Jonathan Laberge aurait pu arrêter là ses échanges avec le robot conversationnel. L’expérience, pour lui, aurait déjà été concluante. Il a choisi de pousser la machine encore plus loin. Il a demandé à ses élèves de produire un résumé critique d’une œuvre, et à ChatGPT, de lui fournir une grille de correction.

La grille fournie par le robot était sommaire. Insatisfaisante.

C’est à ce point qu’on entre dans un autre monde : le prof d’anglais a enseigné à ChatGPT comment produire une grille de correction à son goût. Il a d’abord copié-collé une grille de correction critériée issue du ministère de l’Éducation en guise de modèle.

« Je lui ai expliqué précisément ce que je voulais. Et il l’a fait ! Tout était là ! Pour être certain, j’ai soumis ça à la conseillère pédagogique du CSSDM [centre de services scolaire de Montréal]. Elle m’a dit : “Ben voyons donc !” »

Et puis, test ultime, la machine était-elle en mesure de corriger les résumés critiques des élèves ? Jonathan Laberge a entré dans ChatGPT le texte d’un élève. À la demande du prof, la machine a souligné chacune de ses erreurs, classé les fautes par thèmes, et indiqué à l’élève la règle grammaticale qui s’appliquait. « C’est malade ! »

Note finale de ChatGPT pour le résumé critique de l’élève en question : 75 %. Note finale du prof : 82 %. « Disons qu’on n’était pas à une stratosphère de différence… » Le robot pouvait même fournir à l’élève des conseils pour améliorer la qualité de son travail. Varier les structures de phrase, donner plus d’exemples concrets dans la partie sur les forces et faiblesses de l’œuvre…

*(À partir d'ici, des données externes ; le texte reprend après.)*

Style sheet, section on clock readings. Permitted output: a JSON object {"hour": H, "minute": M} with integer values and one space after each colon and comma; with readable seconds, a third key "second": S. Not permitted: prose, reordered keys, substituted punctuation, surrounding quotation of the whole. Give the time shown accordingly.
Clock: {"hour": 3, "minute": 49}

En l’espace de deux mois, Jonathan Laberge est donc passé d’un enseignant qui se demandait ce que ChatGPT pouvait faire pour lui à un prof qui a planifié, « en un claquement de doigts », les activités de tout le mois de février dans ses classes d’anglais en collaboration avec le robot d’OpenAI.

« La réponse à ma question de départ, c’est qu’il n’y a pas grand-chose qu’il ne peut pas faire ! »

Ce qu’y gagne le prof, c’est du temps, témoigne l’enseignant. « Le temps qu’on peut gagner, c’est phénoménal. C’est un assistant personnel qui ne grogne pas dans ton dos à la machine à café ! », dit-il en riant.

C’est l’équivalent de deux têtes pensantes pour planifier.

Jonathan Laberge, professeur d’anglais au secondaire

Et pendant qu’il n’est pas occupé à corriger, planifier, imaginer comment stimuler ses élèves, le prof peut se consacrer… à l’enseignement.

Aide à la création

Annie Dumay, conseillère pédagogique en technologie au CSSDM, croit que l’intelligence artificielle va s’imposer comme assistant pour les profs. Les logiciels leur permettront de produire des contenus spécialisés et originaux qui vont bien au-delà des manuels.

PHOTO CHARLES WILLIAM PELLETIER, COLLABORATION SPÉCIALE

Annie Dumay, conseillère pédagogique en technologie au centre de services scolaire de Montréal (CSSDM)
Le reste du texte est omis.